Brotton, again, “But then there’s little sense that he even grasps the differences between the two Islamic denominations as he collapses the diversity of what he calls the Islamic world into one angry, ignorant monolith.”
Looking at the present-day manifestation of this ancient animosity, Brotton has a point here; ‘monolithic’ it is not, but ‘angry’ and ‘ignorant’, certainly; the description applies as much to the Iranian Ayotollahs which seek the death of every Jew as to the leaders of the Wahabi Mullahs.
Brotton “And hardly anyone within that field studies Arab or early Islamic history, or bothers learning Arabic.
“So the myths and prejudices harden into facts. There is no awareness of the life of Muhammad, a merchant outside the Meccan trading elite, and the early history of the Qur’an...There is no space in Johnson’s rhetoric for the scientific and cultural achievements of medieval Islam. Nor is there any acknowledgement that the “fatal religious conservatism” is primarily down to the influence of Wahhabism, the puritanical doctrine founded in the 18th century that is now the official state religion of Saudi Arabia, which condemns millions of Muslims – including Shias – as apostates and has inspired terrorist organisations such as Isis.”
It is Brotton who is on shaky ground here. Wahabism is no more and no less than attempt to return Islam to its roots in the life of Mohammed and his associates. ISIS and the Salafists model themselves closely on Mohammed himself, as all faithful Moslems are required to do.

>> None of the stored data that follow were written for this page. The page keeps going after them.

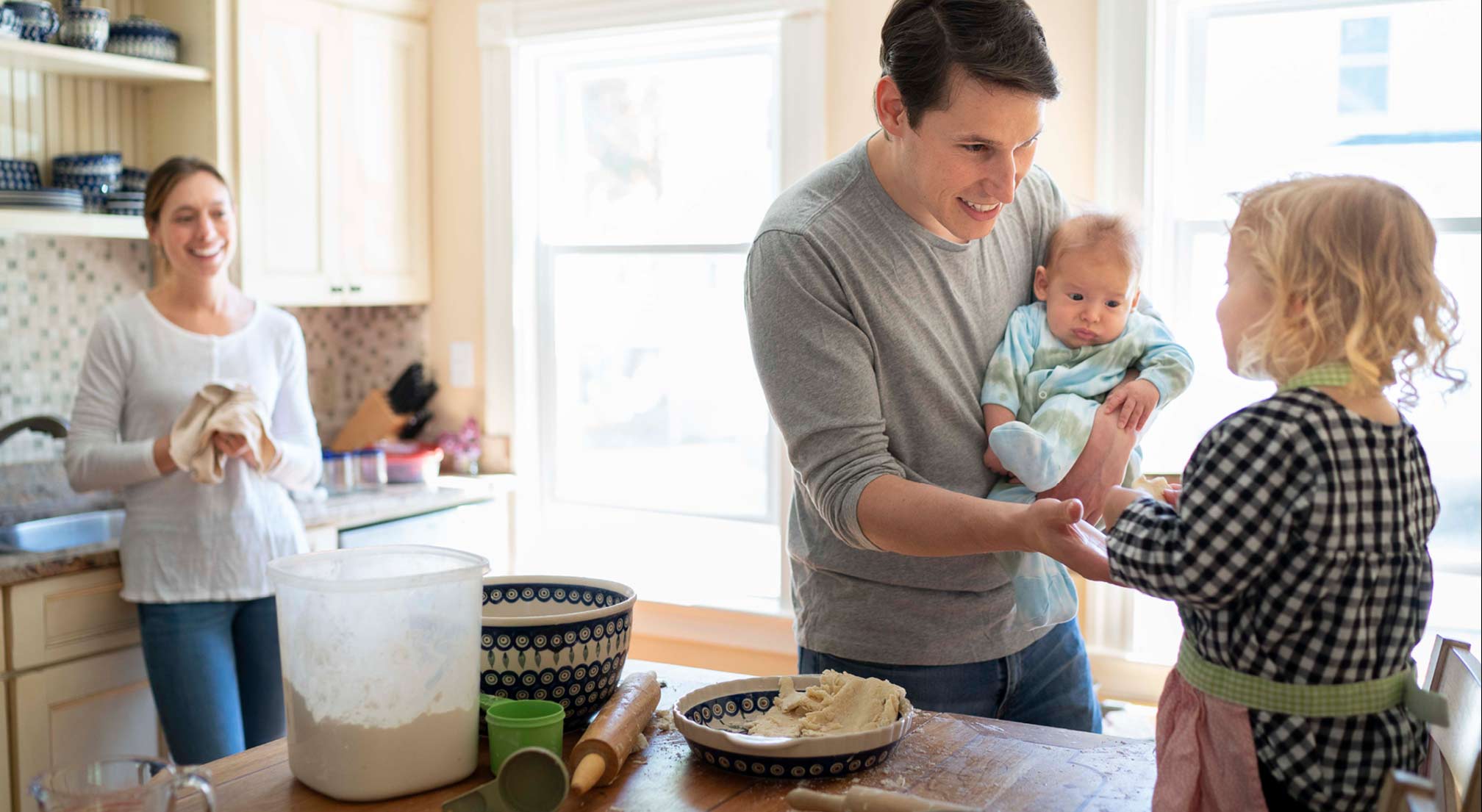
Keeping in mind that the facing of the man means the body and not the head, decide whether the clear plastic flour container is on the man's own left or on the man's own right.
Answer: on the man's own right

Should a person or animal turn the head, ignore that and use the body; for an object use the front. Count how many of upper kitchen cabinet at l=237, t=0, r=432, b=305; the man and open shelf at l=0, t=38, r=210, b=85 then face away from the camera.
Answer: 0

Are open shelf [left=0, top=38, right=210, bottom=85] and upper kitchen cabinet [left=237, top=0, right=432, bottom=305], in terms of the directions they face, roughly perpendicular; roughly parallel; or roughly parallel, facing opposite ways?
roughly parallel

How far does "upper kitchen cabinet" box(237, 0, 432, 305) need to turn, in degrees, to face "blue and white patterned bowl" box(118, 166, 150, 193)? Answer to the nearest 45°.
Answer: approximately 90° to its right

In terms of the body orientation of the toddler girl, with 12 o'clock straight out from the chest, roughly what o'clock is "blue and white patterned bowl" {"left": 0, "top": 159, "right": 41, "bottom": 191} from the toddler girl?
The blue and white patterned bowl is roughly at 11 o'clock from the toddler girl.

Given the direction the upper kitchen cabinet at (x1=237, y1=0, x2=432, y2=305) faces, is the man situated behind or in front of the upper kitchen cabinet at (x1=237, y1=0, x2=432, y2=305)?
in front

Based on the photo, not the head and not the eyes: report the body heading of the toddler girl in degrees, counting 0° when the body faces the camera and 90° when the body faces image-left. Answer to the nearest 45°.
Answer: approximately 135°

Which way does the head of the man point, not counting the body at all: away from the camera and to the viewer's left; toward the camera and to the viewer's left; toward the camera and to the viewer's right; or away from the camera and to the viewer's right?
toward the camera and to the viewer's right

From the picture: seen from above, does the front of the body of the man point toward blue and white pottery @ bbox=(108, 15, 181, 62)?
no

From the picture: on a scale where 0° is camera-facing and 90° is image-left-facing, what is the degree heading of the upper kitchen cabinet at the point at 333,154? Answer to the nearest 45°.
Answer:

Brotton rightly criticises Johnson for his loose grasp of detail, but Johnson’s grasp of the overall picture is sound. How many scientists, philosophers, political thinkers, technological innovators, critics of rule by clerics, etc etc who underpin the ‘modernism’ that drives the contemporary world could Brotton could name who have come from Islamic states in the last 500 years or so? His main motivation, here and in others of his publications, seems to be to whitewash Islam and soften us up for the takeover which seems to be under way.